Profiling suggests that the Scalar
method is the biggest culprit here (though all 3 methods end up slower).
Note I am seeing some run to run variation when profiling, sometimes the regression is only about 4%. So there could be a data alignment issue here too.
dotnet run -c Release -f net8.0 -- --runtimes net8.0 net9.0 -p ETW -f * --apples --iterationCount 20
NET 8
39.45% 5.188E+07 Tier-1 [System.Private.CoreLib]Ordinal.EqualsIgnoreCase_Vector128(wchar&,wchar&,int32)
37.22% 4.894E+07 Tier-1 [bench]Tests.Contains_Iterate()
22.83% 3.002E+07 Tier-1 [System.Private.CoreLib]Ordinal.EqualsIgnoreCase_Scalar(wchar&,wchar&,int32)
00.21% 2.8E+05 native clrjit.dll
00.12% 1.6E+05 native coreclr.dll
00.11% 1.4E+05 native ntoskrnl.exe
Benchmark: found 20 intervals; mean interval 655.585ms
NET 9
35.10% 5.627E+07 Tier-1 [System.Private.CoreLib]Ordinal.EqualsIgnoreCase_Vector(wchar&,wchar&,int32)
33.50% 5.37E+07 Tier-1 [bench]Tests.Contains_Iterate()
30.97% 4.964E+07 Tier-1 [System.Private.CoreLib]Ordinal.EqualsIgnoreCase_Scalar(wchar&,wchar&,int32)
00.16% 2.6E+05 native clrjit.dll
00.14% 2.2E+05 native coreclr.dll
00.07% 1.2E+05 native ntoskrnl.exe
Benchmark: found 20 intervals; mean interval 799.078ms
Here's the .NET 8 layout.
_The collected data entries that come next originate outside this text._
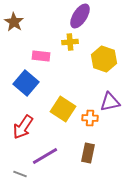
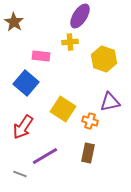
orange cross: moved 3 px down; rotated 14 degrees clockwise
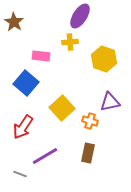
yellow square: moved 1 px left, 1 px up; rotated 15 degrees clockwise
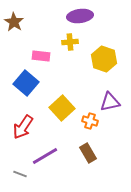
purple ellipse: rotated 50 degrees clockwise
brown rectangle: rotated 42 degrees counterclockwise
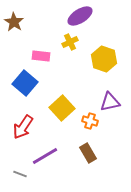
purple ellipse: rotated 25 degrees counterclockwise
yellow cross: rotated 21 degrees counterclockwise
blue square: moved 1 px left
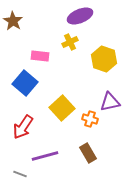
purple ellipse: rotated 10 degrees clockwise
brown star: moved 1 px left, 1 px up
pink rectangle: moved 1 px left
orange cross: moved 2 px up
purple line: rotated 16 degrees clockwise
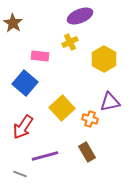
brown star: moved 2 px down
yellow hexagon: rotated 10 degrees clockwise
brown rectangle: moved 1 px left, 1 px up
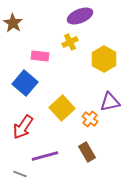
orange cross: rotated 21 degrees clockwise
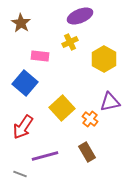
brown star: moved 8 px right
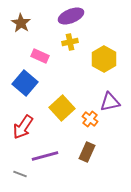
purple ellipse: moved 9 px left
yellow cross: rotated 14 degrees clockwise
pink rectangle: rotated 18 degrees clockwise
brown rectangle: rotated 54 degrees clockwise
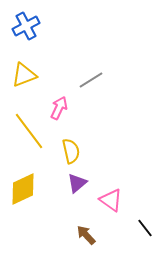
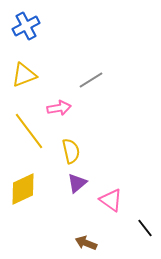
pink arrow: rotated 55 degrees clockwise
brown arrow: moved 8 px down; rotated 25 degrees counterclockwise
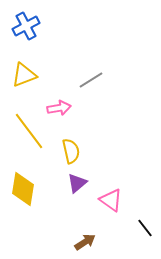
yellow diamond: rotated 56 degrees counterclockwise
brown arrow: moved 1 px left, 1 px up; rotated 125 degrees clockwise
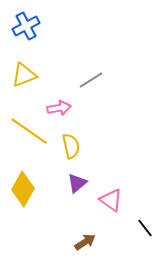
yellow line: rotated 18 degrees counterclockwise
yellow semicircle: moved 5 px up
yellow diamond: rotated 20 degrees clockwise
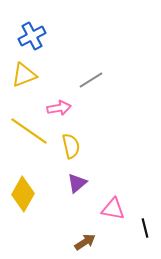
blue cross: moved 6 px right, 10 px down
yellow diamond: moved 5 px down
pink triangle: moved 2 px right, 9 px down; rotated 25 degrees counterclockwise
black line: rotated 24 degrees clockwise
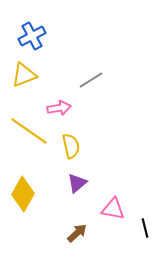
brown arrow: moved 8 px left, 9 px up; rotated 10 degrees counterclockwise
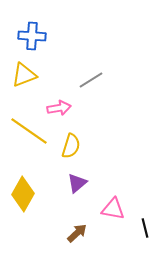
blue cross: rotated 32 degrees clockwise
yellow semicircle: rotated 30 degrees clockwise
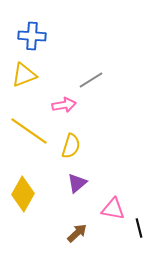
pink arrow: moved 5 px right, 3 px up
black line: moved 6 px left
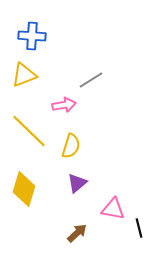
yellow line: rotated 9 degrees clockwise
yellow diamond: moved 1 px right, 5 px up; rotated 12 degrees counterclockwise
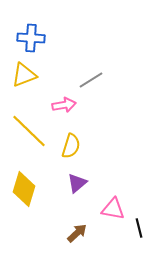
blue cross: moved 1 px left, 2 px down
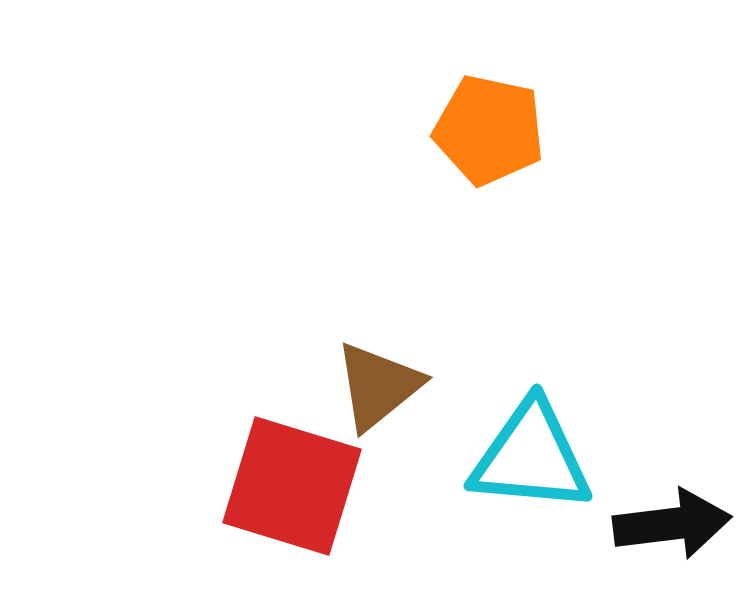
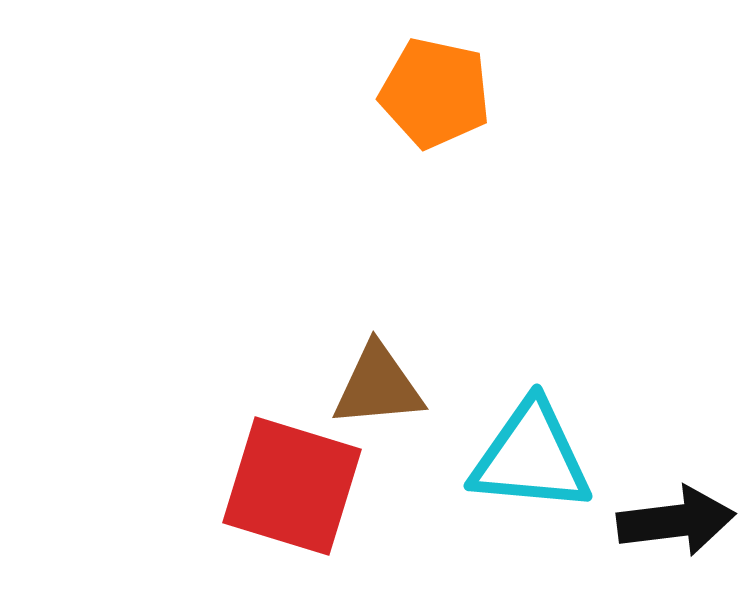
orange pentagon: moved 54 px left, 37 px up
brown triangle: rotated 34 degrees clockwise
black arrow: moved 4 px right, 3 px up
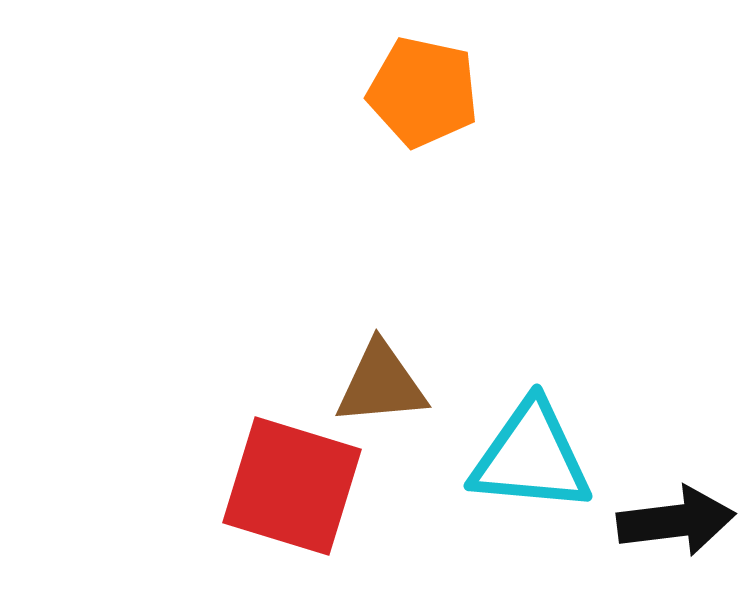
orange pentagon: moved 12 px left, 1 px up
brown triangle: moved 3 px right, 2 px up
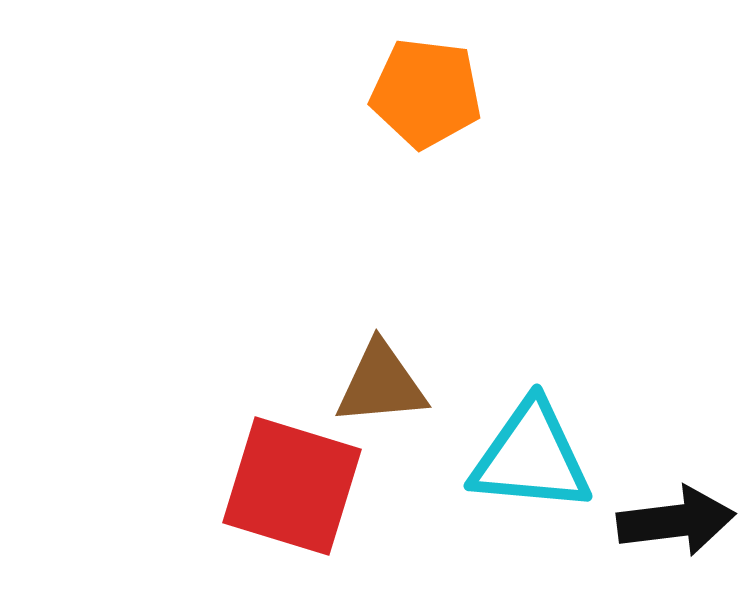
orange pentagon: moved 3 px right, 1 px down; rotated 5 degrees counterclockwise
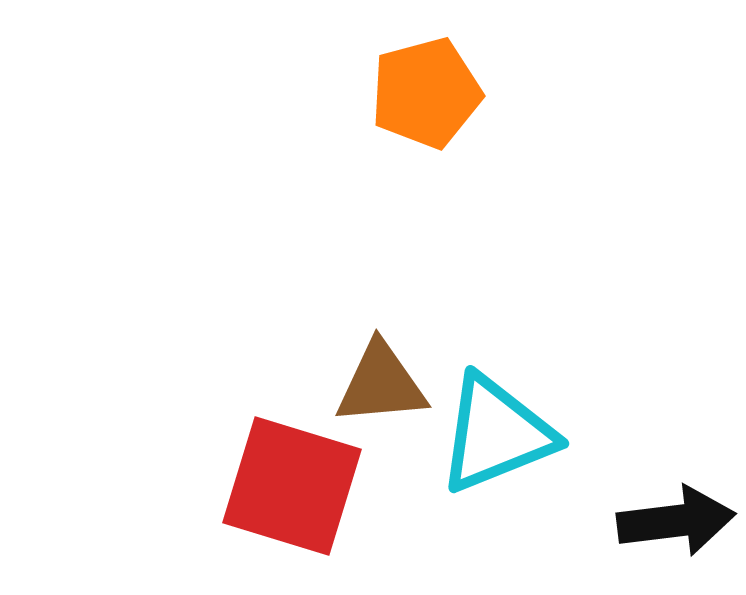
orange pentagon: rotated 22 degrees counterclockwise
cyan triangle: moved 35 px left, 23 px up; rotated 27 degrees counterclockwise
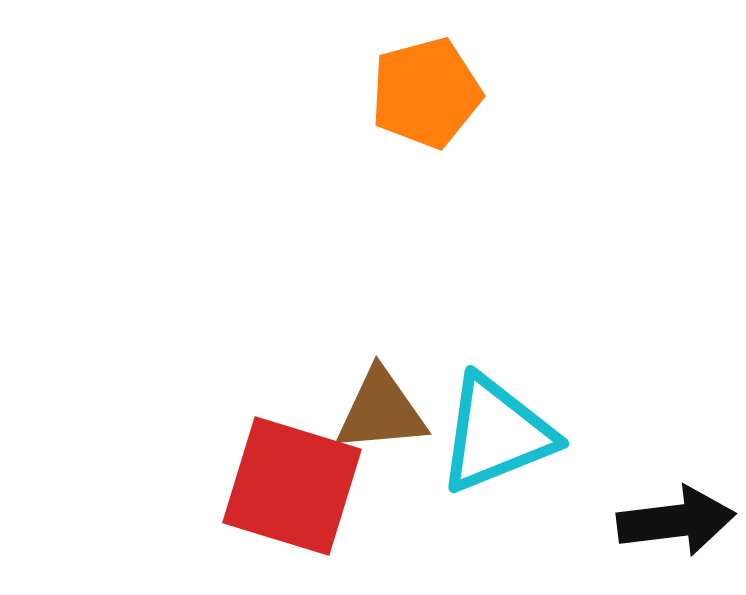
brown triangle: moved 27 px down
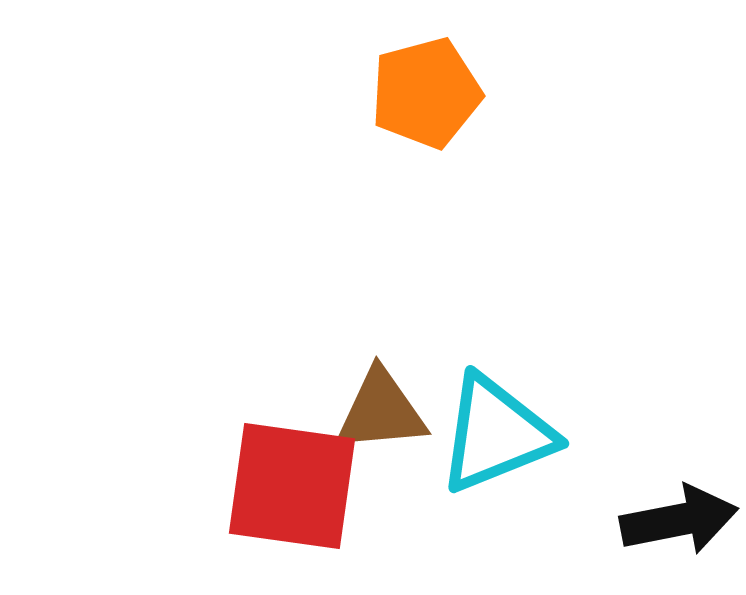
red square: rotated 9 degrees counterclockwise
black arrow: moved 3 px right, 1 px up; rotated 4 degrees counterclockwise
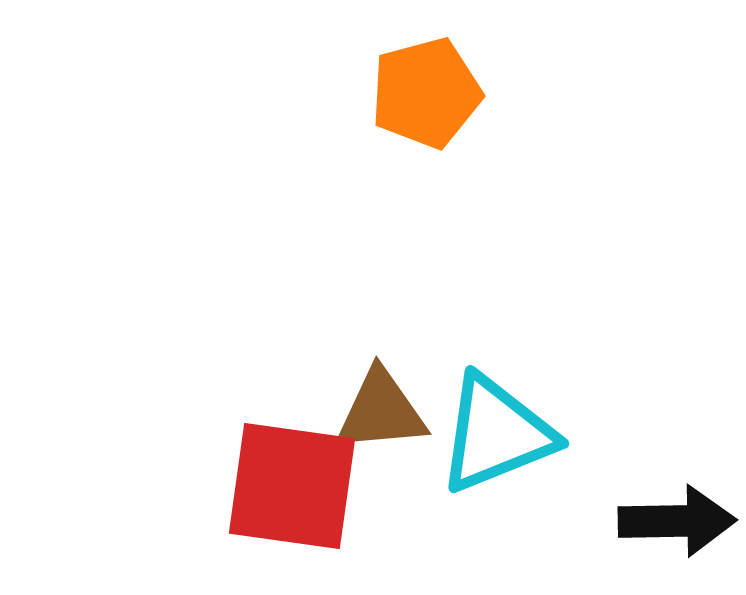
black arrow: moved 2 px left, 1 px down; rotated 10 degrees clockwise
The old dump formatting isn't as explicit: If you don't see a jump target or type listed, the block falls into the next block. For conditional blocks, the true target is listed, and the false target is always the next block.
-----------------------------------------------------------------------------------------------------------------------------------------
BBnum BBid ref try hnd preds weight IBC lp [IL range] [jump] [EH region] [flags]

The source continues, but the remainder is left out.